To begin with, Long Wa is a tea merchant located across the infamous Red Market (mercado vermelhão) along the inner harbor of Macau. In the 60s, this stretch was a bustling business port that was trading in everything from fish too everyday produce. The market was famous for fresh vegetables, shipped in from all over including China.
Long Wa tea house probably entertained the rich Chinese merchants who did their trade there before the casino boom of the 1970s. Since then, it is looked upon as a traditional tea house serving its signature Spring Onion Chicken.
First, let me warn you about the tea house. It serves some of the best Chinese teas found on the planet....and you don't go adding sugar and milk to it. The Pu-er tea is nothing sort of splendid and goes well with the Dim Sum.
Since I am going to talk about the Chicken, I will leave out the Dim Sum. This will be for another post.
Getting back to the Chicken, it's fab. I must say that it may not be up to the same mark as that set in Singapore for Hainan Chicken rice but it comes pretty close. The chicken meat is smooth and moist.

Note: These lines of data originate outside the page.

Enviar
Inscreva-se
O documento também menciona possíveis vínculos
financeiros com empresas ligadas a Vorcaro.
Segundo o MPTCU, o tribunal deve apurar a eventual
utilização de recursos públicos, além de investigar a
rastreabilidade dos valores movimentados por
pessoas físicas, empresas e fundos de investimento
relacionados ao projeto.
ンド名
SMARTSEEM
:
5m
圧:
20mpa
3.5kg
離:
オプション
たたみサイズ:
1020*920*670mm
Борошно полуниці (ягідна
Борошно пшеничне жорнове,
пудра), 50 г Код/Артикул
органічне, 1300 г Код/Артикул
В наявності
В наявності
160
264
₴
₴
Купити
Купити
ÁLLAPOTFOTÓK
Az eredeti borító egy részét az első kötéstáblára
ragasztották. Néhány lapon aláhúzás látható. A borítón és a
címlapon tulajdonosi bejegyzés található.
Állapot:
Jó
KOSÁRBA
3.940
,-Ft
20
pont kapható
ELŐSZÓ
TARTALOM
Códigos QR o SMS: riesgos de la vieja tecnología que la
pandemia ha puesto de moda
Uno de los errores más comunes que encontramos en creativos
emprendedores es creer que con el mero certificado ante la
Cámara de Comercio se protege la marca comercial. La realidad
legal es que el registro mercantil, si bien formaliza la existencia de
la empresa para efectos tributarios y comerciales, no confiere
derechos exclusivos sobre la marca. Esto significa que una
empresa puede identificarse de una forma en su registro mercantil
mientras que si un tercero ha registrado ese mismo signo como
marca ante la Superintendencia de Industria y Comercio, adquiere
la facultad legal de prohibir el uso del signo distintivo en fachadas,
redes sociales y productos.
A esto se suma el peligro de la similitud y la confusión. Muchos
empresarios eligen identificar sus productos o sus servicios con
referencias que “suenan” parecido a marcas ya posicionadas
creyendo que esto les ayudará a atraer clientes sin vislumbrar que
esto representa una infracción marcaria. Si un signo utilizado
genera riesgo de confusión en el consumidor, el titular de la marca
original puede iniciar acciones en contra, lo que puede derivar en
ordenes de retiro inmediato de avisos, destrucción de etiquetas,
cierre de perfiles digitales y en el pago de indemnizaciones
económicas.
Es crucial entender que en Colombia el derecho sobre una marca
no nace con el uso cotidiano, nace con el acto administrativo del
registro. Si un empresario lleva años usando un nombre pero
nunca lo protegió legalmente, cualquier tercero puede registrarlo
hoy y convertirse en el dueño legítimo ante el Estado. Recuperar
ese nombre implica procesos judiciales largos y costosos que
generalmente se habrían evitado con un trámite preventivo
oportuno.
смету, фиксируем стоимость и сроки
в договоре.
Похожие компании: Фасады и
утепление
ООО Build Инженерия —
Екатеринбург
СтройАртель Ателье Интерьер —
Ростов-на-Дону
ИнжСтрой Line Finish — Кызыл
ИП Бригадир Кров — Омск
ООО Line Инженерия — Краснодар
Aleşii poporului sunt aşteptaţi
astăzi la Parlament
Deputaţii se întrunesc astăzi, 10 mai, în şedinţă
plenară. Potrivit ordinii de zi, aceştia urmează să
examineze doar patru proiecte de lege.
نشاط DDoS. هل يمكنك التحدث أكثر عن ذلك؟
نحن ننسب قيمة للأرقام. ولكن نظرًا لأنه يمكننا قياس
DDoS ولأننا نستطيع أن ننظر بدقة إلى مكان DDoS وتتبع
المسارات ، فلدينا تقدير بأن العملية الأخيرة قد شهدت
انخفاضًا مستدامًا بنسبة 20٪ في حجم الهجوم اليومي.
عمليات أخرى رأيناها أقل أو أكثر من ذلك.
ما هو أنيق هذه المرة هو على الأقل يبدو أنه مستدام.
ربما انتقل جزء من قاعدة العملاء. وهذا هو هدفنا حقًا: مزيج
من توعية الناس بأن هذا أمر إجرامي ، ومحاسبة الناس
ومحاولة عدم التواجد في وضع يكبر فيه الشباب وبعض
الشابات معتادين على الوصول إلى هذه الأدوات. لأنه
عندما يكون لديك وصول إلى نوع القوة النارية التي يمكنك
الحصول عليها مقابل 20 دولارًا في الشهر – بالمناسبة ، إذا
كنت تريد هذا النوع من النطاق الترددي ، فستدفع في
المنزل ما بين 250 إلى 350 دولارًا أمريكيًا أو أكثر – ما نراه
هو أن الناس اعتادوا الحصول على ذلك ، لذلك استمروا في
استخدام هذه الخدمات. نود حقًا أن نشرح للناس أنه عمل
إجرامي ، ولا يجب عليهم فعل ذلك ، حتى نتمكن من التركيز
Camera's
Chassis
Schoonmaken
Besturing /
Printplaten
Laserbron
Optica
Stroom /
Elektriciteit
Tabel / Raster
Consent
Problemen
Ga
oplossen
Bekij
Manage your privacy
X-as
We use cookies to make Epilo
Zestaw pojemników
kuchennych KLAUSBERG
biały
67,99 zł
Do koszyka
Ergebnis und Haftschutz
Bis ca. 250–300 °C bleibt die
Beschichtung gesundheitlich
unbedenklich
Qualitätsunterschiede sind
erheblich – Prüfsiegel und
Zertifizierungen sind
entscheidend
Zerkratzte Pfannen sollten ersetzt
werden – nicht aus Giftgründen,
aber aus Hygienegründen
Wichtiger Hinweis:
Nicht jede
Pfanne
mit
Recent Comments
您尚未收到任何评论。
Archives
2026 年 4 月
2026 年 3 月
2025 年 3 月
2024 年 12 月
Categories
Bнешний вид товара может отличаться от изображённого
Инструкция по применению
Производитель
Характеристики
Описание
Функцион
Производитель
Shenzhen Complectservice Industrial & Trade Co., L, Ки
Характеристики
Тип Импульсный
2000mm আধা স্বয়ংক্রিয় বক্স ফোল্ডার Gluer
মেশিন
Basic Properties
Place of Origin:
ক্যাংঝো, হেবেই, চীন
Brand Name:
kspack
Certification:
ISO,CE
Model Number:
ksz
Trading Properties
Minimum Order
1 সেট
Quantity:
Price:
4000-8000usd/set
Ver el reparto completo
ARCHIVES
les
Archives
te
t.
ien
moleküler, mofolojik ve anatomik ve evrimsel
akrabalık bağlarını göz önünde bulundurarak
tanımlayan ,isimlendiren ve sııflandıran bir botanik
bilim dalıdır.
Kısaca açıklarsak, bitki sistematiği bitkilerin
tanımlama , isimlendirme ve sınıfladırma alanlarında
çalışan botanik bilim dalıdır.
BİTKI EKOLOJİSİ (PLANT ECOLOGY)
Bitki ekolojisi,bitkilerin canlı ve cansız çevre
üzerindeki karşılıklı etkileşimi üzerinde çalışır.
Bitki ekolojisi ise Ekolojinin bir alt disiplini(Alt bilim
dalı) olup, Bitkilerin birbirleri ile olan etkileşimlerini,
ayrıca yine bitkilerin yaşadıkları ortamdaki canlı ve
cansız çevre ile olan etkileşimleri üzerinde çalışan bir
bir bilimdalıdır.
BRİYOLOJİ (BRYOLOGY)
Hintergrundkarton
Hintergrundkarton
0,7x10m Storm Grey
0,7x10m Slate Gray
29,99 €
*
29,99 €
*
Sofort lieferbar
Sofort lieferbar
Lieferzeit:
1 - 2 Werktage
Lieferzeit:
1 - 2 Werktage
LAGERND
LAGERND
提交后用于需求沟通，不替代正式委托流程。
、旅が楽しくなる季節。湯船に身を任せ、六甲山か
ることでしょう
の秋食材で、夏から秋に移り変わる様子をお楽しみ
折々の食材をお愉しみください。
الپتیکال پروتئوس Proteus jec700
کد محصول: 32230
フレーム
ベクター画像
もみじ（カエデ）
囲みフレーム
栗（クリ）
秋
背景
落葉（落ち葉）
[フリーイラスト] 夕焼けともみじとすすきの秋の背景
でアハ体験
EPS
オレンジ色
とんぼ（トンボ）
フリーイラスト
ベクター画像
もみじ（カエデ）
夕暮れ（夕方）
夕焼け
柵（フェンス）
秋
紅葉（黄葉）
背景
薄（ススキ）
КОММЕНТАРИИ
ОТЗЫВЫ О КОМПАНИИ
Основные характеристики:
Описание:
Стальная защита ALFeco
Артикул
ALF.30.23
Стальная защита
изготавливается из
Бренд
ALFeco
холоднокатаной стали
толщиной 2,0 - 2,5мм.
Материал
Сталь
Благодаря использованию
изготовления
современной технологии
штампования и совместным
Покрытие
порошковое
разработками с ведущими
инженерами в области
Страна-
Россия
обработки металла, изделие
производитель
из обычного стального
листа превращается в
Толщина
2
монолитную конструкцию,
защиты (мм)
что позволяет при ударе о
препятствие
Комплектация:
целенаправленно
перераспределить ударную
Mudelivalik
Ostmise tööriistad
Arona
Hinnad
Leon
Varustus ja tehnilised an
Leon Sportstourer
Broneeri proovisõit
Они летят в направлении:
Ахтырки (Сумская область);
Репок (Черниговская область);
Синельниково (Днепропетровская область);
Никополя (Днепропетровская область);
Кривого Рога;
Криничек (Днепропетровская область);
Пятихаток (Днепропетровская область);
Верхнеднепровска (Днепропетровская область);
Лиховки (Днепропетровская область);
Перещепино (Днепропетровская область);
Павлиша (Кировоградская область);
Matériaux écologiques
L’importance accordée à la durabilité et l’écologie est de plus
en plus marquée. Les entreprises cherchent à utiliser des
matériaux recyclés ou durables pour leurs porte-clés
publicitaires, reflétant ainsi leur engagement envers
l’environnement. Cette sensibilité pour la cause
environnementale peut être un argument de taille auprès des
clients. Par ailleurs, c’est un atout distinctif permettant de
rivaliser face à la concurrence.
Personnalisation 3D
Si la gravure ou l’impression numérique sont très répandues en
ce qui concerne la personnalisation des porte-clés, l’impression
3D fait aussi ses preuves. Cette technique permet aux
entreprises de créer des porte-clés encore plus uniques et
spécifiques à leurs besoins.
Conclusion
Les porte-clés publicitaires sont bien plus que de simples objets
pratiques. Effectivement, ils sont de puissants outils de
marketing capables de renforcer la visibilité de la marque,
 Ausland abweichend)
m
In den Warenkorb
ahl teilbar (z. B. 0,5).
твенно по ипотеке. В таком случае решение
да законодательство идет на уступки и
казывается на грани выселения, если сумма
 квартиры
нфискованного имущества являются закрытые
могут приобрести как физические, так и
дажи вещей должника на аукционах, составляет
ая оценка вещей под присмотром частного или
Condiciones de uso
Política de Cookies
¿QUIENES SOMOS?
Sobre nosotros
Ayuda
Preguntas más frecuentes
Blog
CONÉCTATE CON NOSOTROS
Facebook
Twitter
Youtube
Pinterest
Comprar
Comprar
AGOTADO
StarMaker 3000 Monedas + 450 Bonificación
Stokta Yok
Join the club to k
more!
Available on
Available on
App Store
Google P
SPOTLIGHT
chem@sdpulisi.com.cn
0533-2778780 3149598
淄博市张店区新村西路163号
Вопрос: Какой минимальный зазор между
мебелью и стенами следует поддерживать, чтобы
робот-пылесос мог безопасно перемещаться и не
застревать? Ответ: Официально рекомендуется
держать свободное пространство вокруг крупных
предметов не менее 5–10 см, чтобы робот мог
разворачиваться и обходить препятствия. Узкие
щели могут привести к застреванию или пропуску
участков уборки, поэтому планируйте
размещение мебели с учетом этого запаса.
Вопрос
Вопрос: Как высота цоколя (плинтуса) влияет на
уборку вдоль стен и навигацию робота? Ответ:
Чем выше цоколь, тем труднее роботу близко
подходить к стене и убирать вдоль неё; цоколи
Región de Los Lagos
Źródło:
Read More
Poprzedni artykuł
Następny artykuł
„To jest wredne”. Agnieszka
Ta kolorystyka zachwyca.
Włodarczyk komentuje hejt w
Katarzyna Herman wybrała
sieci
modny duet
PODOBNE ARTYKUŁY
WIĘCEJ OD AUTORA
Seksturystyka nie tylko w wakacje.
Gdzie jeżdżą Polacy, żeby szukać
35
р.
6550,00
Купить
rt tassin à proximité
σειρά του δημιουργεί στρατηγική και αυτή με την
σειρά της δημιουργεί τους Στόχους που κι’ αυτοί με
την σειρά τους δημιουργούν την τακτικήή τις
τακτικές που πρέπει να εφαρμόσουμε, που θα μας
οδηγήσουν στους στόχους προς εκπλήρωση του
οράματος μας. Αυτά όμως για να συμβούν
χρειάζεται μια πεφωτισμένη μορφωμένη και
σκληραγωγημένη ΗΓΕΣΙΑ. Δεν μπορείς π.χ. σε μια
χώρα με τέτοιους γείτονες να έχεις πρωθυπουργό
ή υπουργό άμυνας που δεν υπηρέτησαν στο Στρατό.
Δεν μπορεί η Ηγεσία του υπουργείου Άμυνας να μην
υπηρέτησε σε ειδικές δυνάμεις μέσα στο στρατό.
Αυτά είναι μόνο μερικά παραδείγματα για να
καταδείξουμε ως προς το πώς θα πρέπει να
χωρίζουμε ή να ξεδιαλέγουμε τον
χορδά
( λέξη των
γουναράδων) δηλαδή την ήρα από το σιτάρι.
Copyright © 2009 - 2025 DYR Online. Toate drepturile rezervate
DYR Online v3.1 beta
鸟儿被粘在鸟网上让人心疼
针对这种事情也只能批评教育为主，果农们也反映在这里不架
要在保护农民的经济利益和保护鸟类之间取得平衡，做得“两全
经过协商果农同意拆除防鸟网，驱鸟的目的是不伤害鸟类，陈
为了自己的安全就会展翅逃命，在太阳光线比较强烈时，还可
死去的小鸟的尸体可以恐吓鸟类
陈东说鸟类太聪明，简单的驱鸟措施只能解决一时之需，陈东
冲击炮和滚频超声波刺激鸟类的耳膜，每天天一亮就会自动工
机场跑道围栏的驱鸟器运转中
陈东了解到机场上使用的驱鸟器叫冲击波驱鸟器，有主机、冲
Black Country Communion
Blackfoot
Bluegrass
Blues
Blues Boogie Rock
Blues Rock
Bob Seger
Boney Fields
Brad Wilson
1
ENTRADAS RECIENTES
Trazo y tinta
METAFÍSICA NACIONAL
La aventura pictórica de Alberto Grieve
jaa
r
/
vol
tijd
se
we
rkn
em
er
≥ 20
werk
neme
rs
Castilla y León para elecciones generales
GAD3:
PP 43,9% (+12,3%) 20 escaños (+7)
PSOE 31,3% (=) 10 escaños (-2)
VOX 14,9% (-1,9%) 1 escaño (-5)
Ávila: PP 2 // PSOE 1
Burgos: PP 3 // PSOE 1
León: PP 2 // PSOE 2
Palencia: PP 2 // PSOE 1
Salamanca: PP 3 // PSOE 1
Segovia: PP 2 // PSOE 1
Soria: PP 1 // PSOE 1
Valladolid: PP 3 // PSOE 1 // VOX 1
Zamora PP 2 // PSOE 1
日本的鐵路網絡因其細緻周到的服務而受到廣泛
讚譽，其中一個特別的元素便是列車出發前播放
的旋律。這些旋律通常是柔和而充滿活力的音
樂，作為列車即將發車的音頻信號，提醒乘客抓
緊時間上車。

Flavored with bits of spring onions, you could be forgiven for thinking they were trying to pass of Hainanese Chicken Rice to their vocabulary but this is their own style. The chicken is fat, the layer of oil on the skin melts during cooking creating a texture that is hard to come by. And no, it is not steamed as you may be reckoned to assume, it is boiled in broth and then hung to dry.
There is a certain firmness found in the meat that tells you the chicken isn't ordinary broiler chickens. Farm raised to fatness, these fowls taste really good.
In traditional Hananese Chicken Rice, only mature egg-laying chickens are used as they have more flavor, here in Macau, it is no different.
Eaten on its own or with rice, it is a great comfort food for those who miss the Singaporean style Hainanese Chicken Rice, with the only exception being that in Macau, they don't have the chili sauce to go with it. Beyond that, I think I'll have this any day to keep the chill away.